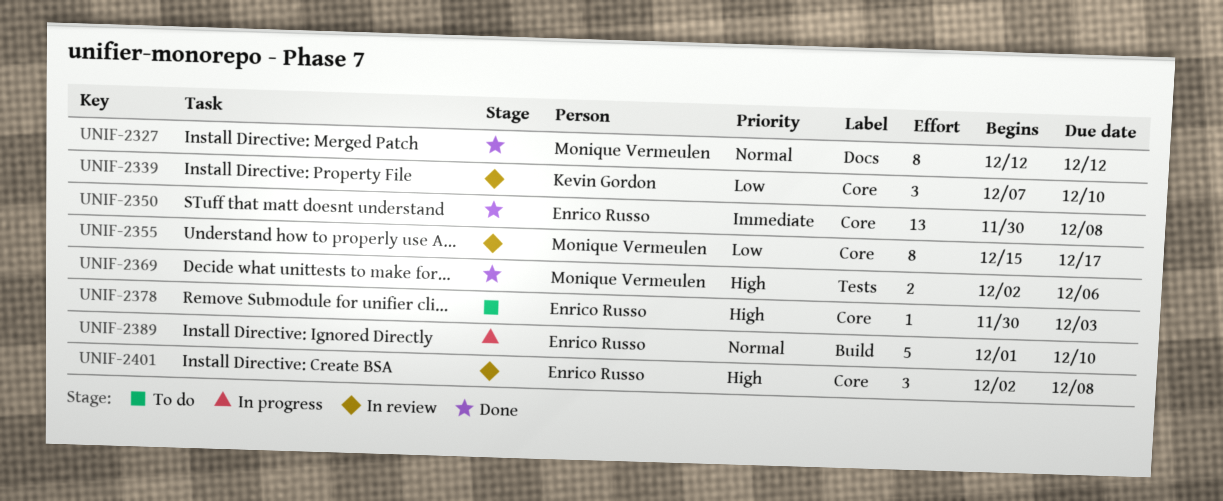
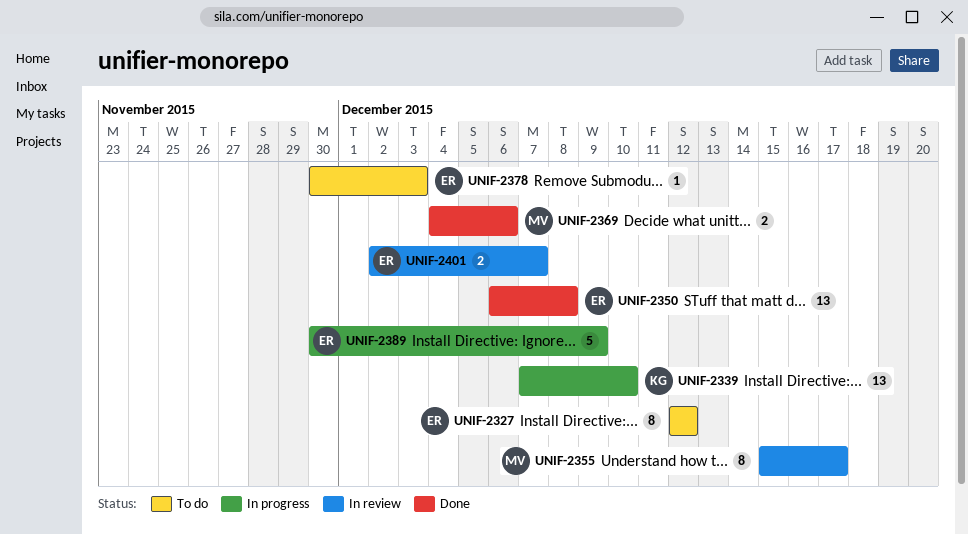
UNIF-2327, status: Done -> To do
UNIF-2327, owner: Monique Vermeulen -> Enrico Russo
UNIF-2339, status: In review -> In progress
UNIF-2339, estimate: 3 -> 13
UNIF-2350, start: Nov 30 -> Dec 6
UNIF-2369, start: Dec 2 -> Dec 4
UNIF-2389, start: Dec 1 -> Nov 30
UNIF-2389, due: Dec 10 -> Dec 9
UNIF-2401, estimate: 3 -> 2
UNIF-2401, due: Dec 8 -> Dec 7

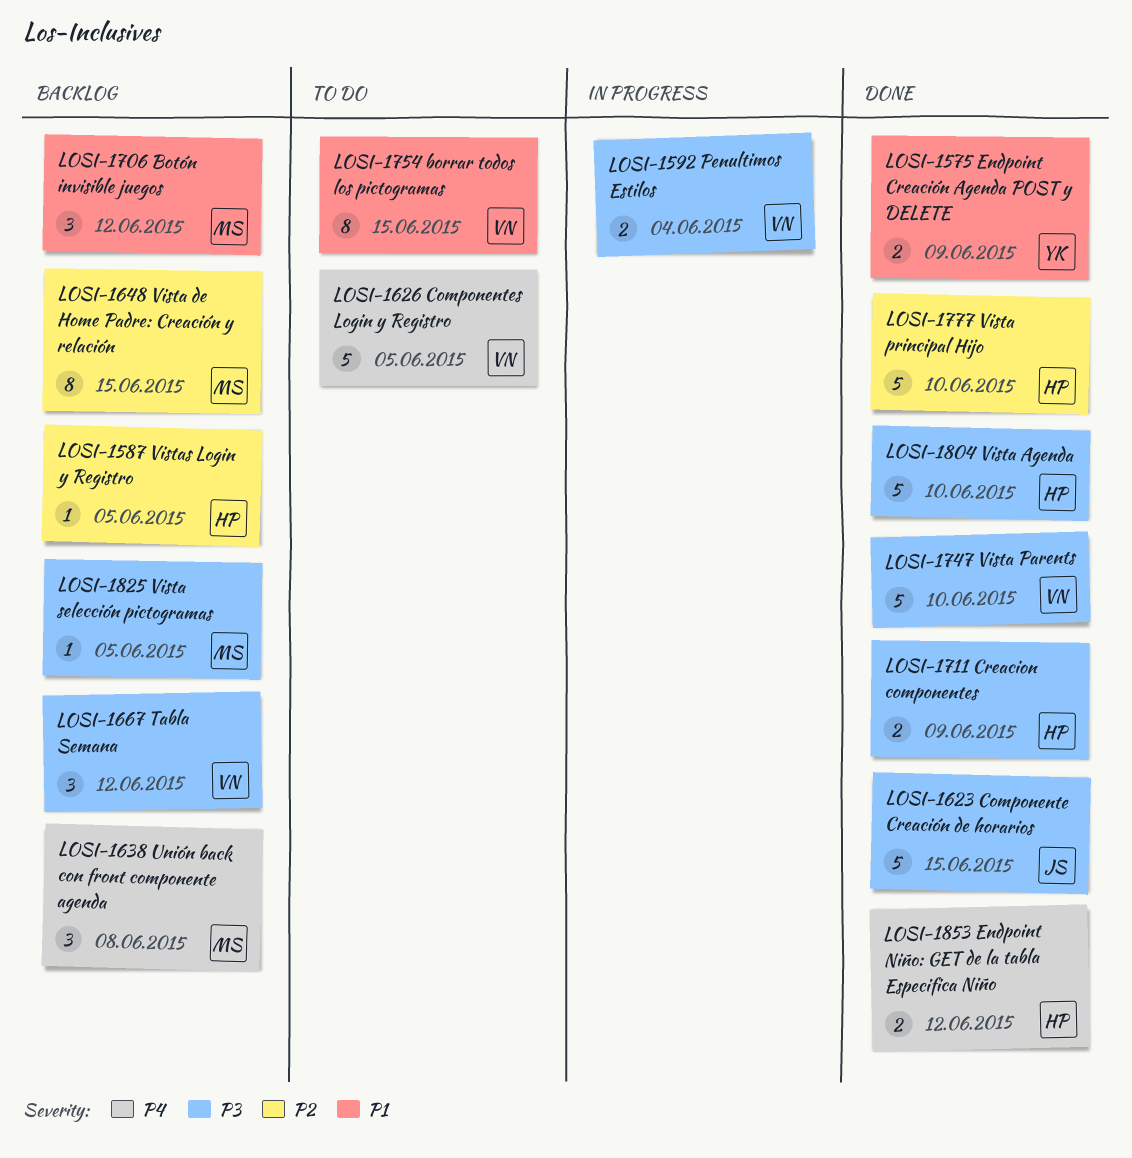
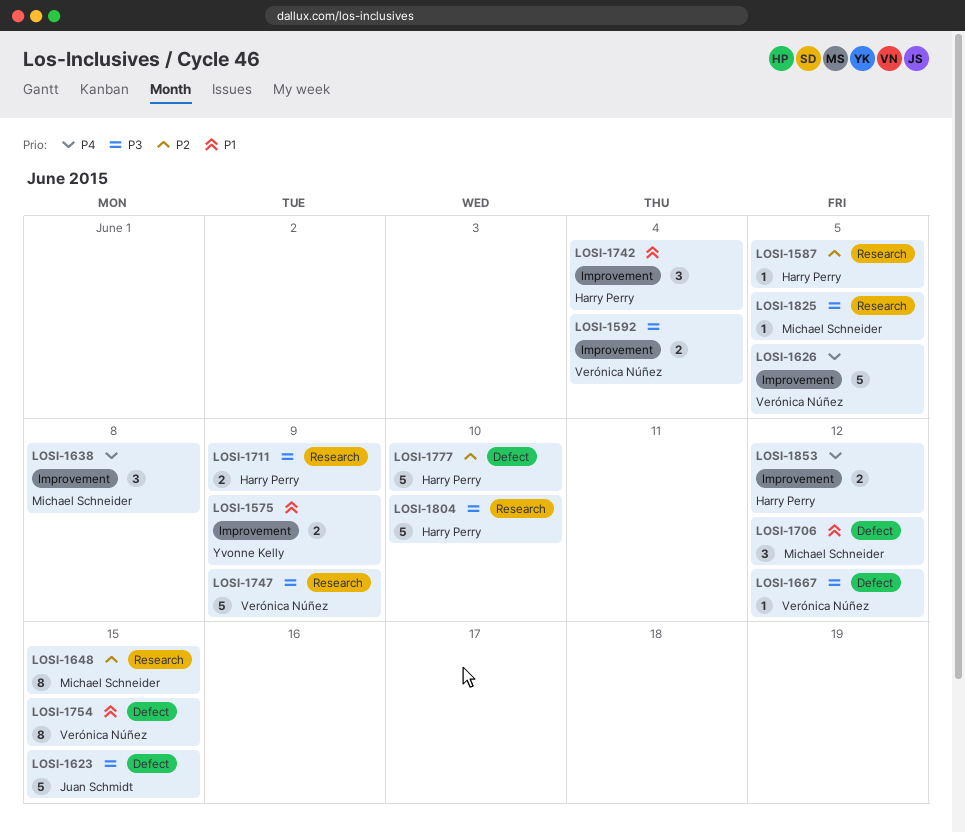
LOSI-1667, estimate: 3 -> 1
LOSI-1742: none -> present
LOSI-1747, due: Jun 10 -> Jun 9

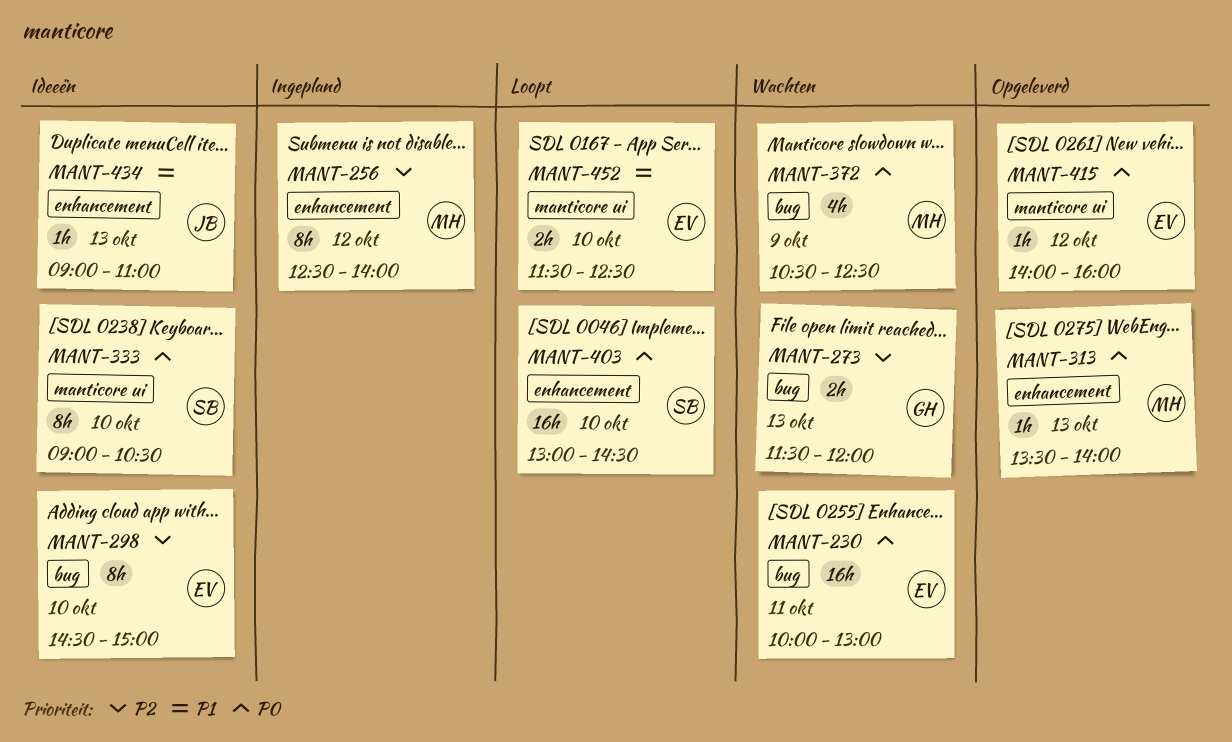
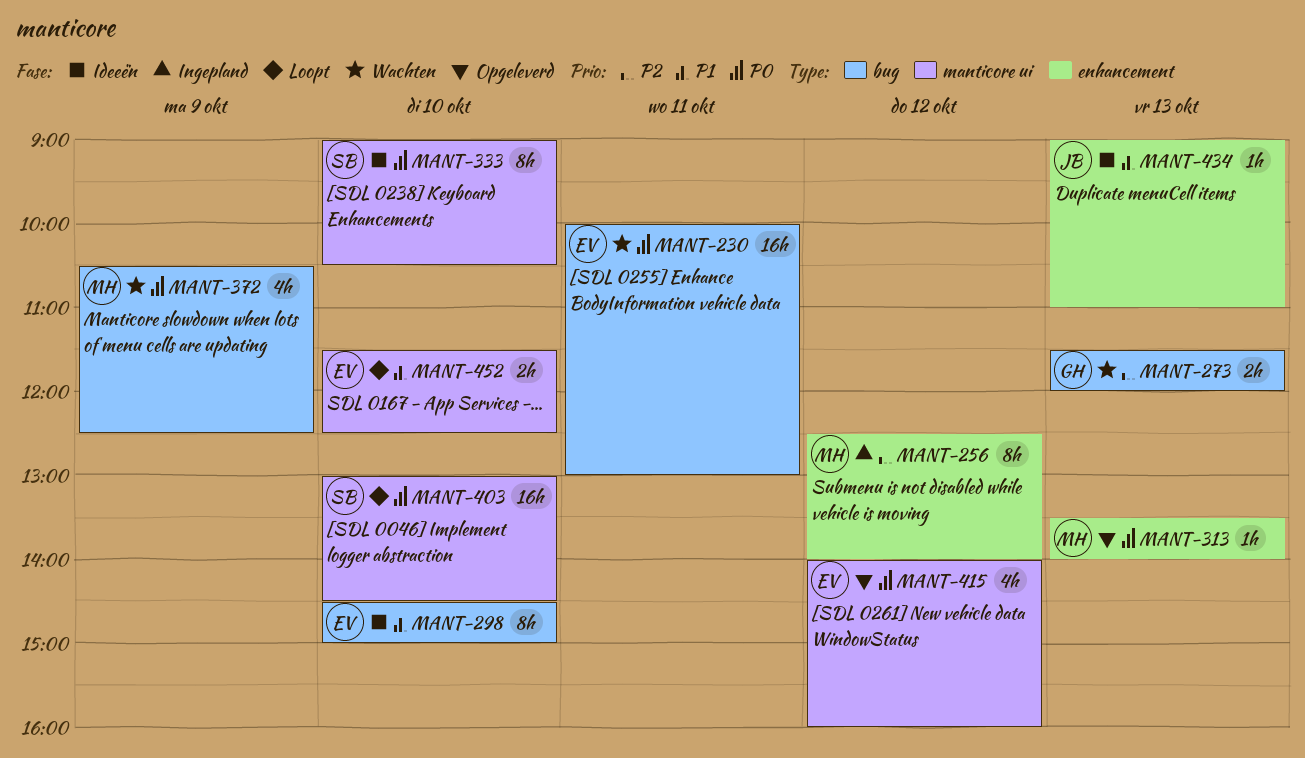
MANT-298, priority: P2 -> P1
MANT-403, label: enhancement -> manticore ui
MANT-415, estimate: 1h -> 4h

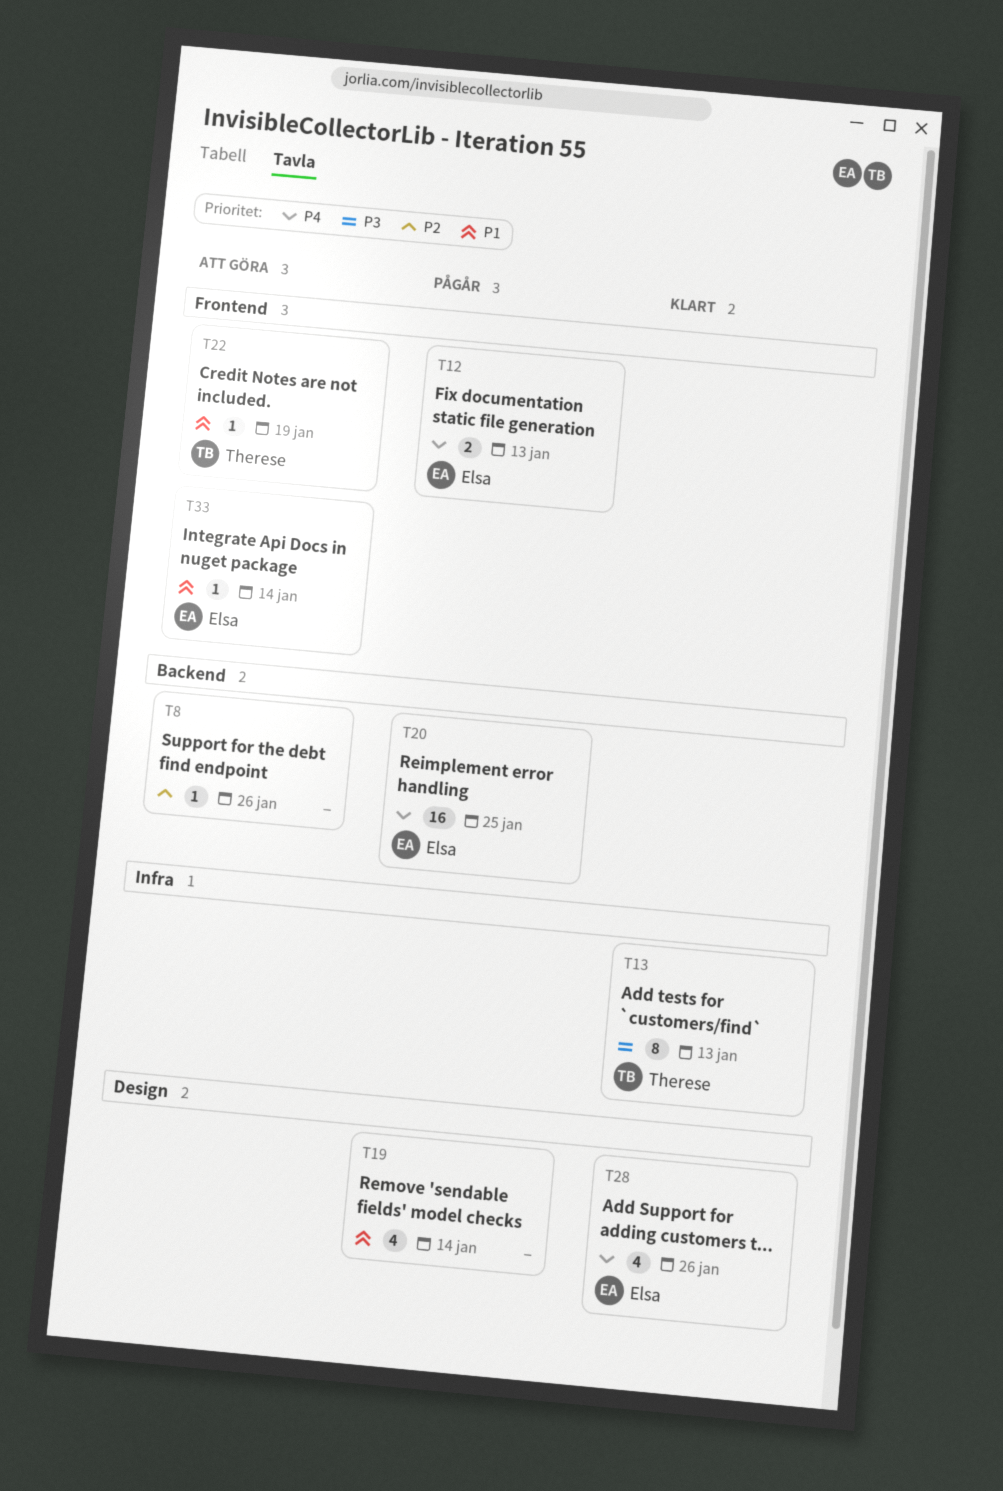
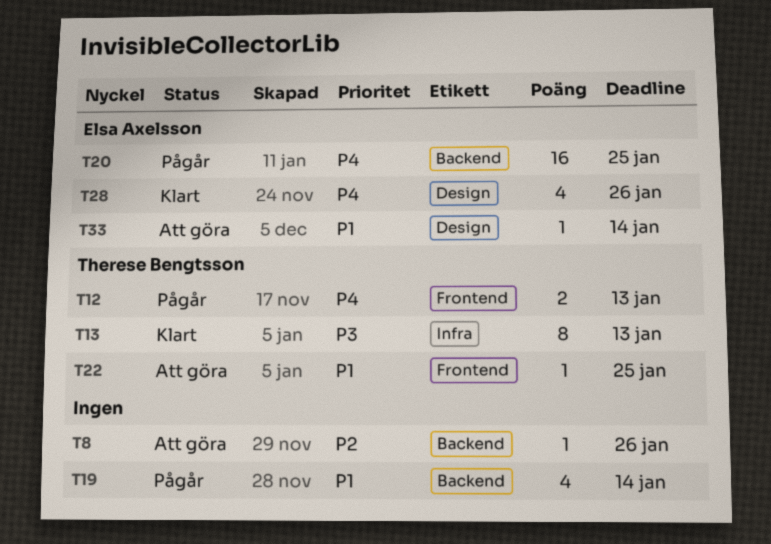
T12, owner: Elsa Axelsson -> Therese Bengtsson
T19, label: Design -> Backend
T22, due: Jan 19 -> Jan 25
T33, label: Frontend -> Design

========================

◆ **What is being asked**
Extract every line of the records above that contains the word "MANT".

◆ **Task solution**
MANT-298, priority: P2 -> P1
MANT-403, label: enhancement -> manticore ui
MANT-415, estimate: 1h -> 4h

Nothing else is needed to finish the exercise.